● **WORK ORDER**: Please repeat everything in the listing from the line containing "form as 500gal." down to the line containing "Indicated: 110mL", both included, with no changes.

● **DATA LISTING**:
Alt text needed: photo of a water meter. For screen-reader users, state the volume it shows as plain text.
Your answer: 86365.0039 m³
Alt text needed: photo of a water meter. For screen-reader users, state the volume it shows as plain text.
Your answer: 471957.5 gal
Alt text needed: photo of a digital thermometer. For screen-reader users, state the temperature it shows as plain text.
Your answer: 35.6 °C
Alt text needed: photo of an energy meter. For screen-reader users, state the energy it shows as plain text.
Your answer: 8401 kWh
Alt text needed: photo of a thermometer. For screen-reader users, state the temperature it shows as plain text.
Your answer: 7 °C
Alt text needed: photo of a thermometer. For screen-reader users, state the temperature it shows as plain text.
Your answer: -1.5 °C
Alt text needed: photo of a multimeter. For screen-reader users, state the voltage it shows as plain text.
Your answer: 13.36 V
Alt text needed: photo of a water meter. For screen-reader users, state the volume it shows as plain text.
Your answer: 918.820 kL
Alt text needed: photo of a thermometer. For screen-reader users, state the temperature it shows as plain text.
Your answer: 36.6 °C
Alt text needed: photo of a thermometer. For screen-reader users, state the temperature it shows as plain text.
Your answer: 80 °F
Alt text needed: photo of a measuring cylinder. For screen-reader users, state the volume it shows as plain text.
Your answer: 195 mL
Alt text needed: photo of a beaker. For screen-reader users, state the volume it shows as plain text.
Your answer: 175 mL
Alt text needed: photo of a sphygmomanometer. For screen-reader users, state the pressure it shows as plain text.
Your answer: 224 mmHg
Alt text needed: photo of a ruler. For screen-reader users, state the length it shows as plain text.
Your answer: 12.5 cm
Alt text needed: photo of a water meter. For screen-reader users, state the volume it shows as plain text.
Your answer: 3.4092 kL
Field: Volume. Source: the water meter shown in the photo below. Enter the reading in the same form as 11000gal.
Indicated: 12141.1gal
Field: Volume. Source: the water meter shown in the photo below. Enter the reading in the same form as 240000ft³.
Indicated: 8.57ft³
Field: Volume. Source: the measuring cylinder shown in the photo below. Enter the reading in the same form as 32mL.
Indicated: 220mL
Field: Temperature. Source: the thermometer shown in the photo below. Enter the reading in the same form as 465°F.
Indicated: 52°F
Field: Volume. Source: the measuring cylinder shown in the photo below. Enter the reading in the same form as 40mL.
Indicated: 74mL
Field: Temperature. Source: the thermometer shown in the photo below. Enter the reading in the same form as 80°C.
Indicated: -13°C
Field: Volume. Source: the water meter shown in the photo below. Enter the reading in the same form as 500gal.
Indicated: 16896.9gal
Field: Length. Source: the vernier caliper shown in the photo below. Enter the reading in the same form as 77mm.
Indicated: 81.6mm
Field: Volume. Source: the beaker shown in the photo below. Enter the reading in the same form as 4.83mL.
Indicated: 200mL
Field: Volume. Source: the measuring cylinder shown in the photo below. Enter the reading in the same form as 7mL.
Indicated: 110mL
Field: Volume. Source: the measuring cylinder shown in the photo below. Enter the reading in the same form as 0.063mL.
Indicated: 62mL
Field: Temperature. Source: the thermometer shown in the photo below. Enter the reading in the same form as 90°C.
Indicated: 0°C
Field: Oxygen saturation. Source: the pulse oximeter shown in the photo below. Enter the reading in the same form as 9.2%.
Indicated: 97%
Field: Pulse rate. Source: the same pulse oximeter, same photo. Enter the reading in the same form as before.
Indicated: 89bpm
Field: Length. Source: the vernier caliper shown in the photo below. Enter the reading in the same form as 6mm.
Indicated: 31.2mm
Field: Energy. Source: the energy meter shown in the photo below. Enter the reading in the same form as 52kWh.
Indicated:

● **TASK ANSWER**:
Field: Volume. Source: the water meter shown in the photo below. Enter the reading in the same form as 500gal.
Indicated: 16896.9gal
Field: Length. Source: the vernier caliper shown in the photo below. Enter the reading in the same form as 77mm.
Indicated: 81.6mm
Field: Volume. Source: the beaker shown in the photo below. Enter the reading in the same form as 4.83mL.
Indicated: 200mL
Field: Volume. Source: the measuring cylinder shown in the photo below. Enter the reading in the same form as 7mL.
Indicated: 110mL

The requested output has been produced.